30-09-1965

Rizki Ramadhana
Chapter #22

Suara-suara

Ah, ya, pulang.

Berarti aku harus kembali ke tahun 2019?

Tapi, apakah 2019 memang benar-benar tempatku untuk pulang?

Bukankah pulang adalah menuju tempat yang disebut “rumah”?

Sementara selama hampir satu tahun ini, Hotel Indonesia adalah rumahku bersama dengan Dyah.

Selama itu juga, aku telah membatasi akses pergaulanku.

Hanya Dyah orang yang benar-benar berinteraksi denganku secara langsung dan intensif.

Itu kulakukan agar tidak terlalu banyak orang yang mengenalku di sini. Kuhindari risiko yang dapat merugikan diriku di masa depan.
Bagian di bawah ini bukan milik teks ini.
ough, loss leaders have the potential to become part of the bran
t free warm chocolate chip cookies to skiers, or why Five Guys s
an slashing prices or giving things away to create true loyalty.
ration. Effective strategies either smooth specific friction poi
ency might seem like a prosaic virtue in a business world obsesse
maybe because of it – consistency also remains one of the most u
Aku teringat seorang presiden yang dikaitkan dengan PKI hanya karena ada sosok mirip dirinya yang tertangkap kamera sedang berada di dekat Aidit. Hal-hal seperti itulah yang kuhindari.

Kemudian aku teringat kepada Ola.

Ya, memang aku memiliki rumah di sana. Bersama dengan Ola dan Sean. Tapi itu adalah rumah yang hanya kukenal selama satu malam.

Sementara di sini?

Sekali lagi, aku merasa bahwa di sinilah rumahku. Rumahku adalah tempatku bersama dengan Dyah. Itulah yang kuinginkan. Aku yakin Dyah juga demikian. Kami saling mencintai dan tidak ada alasan untuk mengakhirinya. Mungkin sebaiknya kami menikah.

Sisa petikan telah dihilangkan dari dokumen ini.